What this exercise asks:
a. Transcribe the part of the letter between "While I planned" and "termites add character.", inclusive.
b. Answer these from the letter:
(i) How long will the retreatant be staying?
(ii) What two features is the one-room cabin tucked between?
(iii) About how many seedlings have sprouted?

>> START Text extract

While I planned for this to be an upbeat letter, and it still is in ways, nature has once again demanded depth and contemplation. It’s been a pretty awesome last few days, and now I start settling into a new space on the property while I prepare for the retreatant that will be here for all of April. I’m now sitting in a termite infested one room cabin, tucked away in an old gully, between a ridge created by a lava flow and the avocado orchard. It’s a pretty sweet little spot, actually. The termites add character.
The search for a good truck continues, and it’s taken me off the mountain a number of times in the unsuccessful searching. The garden isn’t suffering without my attention, thankfully, it might even be better off for the lack! All I have had time to do is slight improvements to the automated watering system, getting it to turn on very early in the morning when the roots wake up rather than at night when they are less active, some slug and cabbage moth assassinations, and a little bit of mulching with old grass clippings. The seedlings have sprouted, about 100 of them, but I haven’t yet been able to build the new garden bed that will host them. (Edit: A bed is now built, see last blog.) By the time I get home from runs to town I am wiped out, it takes all day and safely getting up and down Killer Hill takes some concentration. Luckily the Jeep is still running, and the beds will come in time. This week my focus is on preparing for the guests arrival, and then getting the beds done. Only one more town run in the foreseeable future, and that’s just for mail!

>> END Text extract
>> START Supplied entries

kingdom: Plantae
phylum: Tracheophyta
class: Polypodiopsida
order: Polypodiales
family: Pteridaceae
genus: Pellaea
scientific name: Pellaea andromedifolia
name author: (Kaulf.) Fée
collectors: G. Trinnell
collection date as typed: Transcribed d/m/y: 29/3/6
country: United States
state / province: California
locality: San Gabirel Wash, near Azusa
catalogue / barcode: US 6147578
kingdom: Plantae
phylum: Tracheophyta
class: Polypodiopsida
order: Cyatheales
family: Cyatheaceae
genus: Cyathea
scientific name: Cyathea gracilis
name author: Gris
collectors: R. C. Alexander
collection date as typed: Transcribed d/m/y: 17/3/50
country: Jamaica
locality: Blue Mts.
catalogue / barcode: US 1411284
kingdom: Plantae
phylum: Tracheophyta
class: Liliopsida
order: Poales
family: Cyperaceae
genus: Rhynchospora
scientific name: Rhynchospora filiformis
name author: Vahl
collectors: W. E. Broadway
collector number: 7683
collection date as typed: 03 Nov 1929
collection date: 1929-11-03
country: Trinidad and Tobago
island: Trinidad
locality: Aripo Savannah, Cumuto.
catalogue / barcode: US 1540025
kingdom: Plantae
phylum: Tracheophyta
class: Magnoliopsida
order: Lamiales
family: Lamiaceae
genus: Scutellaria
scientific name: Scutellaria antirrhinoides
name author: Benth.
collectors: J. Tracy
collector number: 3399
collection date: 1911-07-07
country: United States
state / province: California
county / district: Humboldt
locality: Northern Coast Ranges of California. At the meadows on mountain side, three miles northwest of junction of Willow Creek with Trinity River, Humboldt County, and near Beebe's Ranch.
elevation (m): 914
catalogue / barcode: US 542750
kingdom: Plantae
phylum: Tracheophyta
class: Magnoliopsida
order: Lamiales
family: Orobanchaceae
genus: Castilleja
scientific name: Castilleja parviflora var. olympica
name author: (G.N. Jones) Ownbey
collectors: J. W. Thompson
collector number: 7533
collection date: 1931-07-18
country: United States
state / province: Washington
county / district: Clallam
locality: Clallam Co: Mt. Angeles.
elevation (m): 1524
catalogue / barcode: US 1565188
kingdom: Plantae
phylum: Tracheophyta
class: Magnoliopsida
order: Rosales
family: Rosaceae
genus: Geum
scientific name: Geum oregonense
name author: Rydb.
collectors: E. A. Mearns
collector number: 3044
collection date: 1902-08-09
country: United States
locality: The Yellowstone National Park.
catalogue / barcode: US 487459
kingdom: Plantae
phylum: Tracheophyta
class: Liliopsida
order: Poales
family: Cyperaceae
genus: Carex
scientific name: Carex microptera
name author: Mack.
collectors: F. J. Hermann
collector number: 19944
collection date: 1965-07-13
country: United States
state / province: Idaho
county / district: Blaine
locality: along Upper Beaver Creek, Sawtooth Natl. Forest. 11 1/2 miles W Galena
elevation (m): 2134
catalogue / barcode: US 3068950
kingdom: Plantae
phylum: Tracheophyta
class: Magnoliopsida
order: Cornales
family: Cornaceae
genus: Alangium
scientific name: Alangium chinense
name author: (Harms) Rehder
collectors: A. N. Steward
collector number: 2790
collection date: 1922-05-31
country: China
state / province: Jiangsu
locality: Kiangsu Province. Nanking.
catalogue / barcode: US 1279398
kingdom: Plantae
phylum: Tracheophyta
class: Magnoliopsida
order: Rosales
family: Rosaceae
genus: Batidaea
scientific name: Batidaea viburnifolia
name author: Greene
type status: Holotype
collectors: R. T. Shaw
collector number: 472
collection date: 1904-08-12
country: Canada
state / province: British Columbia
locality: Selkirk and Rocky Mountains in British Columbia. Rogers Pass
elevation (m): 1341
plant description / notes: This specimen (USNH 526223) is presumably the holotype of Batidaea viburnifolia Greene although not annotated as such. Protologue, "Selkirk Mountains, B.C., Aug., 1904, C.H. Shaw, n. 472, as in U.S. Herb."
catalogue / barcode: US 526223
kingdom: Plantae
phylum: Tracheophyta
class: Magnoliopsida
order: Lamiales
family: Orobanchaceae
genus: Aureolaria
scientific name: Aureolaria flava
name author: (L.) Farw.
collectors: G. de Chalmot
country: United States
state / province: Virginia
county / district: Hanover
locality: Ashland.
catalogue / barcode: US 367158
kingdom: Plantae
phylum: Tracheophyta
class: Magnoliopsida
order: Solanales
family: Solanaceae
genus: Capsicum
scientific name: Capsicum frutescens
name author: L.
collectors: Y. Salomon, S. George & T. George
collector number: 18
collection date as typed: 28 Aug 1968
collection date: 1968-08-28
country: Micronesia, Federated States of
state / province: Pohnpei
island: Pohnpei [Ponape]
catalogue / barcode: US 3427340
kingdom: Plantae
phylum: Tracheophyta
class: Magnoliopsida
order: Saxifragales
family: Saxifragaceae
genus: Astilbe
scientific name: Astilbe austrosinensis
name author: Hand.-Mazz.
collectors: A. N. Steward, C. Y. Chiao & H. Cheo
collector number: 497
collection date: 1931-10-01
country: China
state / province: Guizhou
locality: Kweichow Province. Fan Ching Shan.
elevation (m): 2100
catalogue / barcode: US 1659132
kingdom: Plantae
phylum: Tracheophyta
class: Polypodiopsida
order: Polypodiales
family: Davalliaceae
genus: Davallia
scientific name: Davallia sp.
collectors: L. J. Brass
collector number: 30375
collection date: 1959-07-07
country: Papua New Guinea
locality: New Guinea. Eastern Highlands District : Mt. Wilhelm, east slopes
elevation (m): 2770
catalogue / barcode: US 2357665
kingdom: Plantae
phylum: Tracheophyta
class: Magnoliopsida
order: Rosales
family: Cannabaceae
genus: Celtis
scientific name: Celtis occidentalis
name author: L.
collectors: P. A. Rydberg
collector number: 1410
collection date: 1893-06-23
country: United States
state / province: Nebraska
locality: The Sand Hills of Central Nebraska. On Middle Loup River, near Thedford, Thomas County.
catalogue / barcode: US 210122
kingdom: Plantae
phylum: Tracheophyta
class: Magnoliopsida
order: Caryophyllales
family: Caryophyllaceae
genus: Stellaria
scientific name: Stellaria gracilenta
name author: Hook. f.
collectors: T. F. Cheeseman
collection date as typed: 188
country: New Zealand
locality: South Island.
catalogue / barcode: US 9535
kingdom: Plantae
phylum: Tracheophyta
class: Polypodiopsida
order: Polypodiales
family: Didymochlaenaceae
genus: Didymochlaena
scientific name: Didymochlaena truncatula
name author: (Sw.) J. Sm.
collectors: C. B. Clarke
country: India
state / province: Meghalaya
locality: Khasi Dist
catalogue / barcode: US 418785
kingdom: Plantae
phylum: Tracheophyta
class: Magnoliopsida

>> END Supplied entries

Responses in order:
a.
While I planned for this to be an upbeat letter, and it still is in ways, nature has once again demanded depth and contemplation. It’s been a pretty awesome last few days, and now I start settling into a new space on the property while I prepare for the retreatant that will be here for all of April. I’m now sitting in a termite infested one room cabin, tucked away in an old gully, between a ridge created by a lava flow and the avocado orchard. It’s a pretty sweet little spot, actually. The termites add character.

b.
(i) All of April.
(ii) A ridge created by a lava flow and the avocado orchard.
(iii) About 100.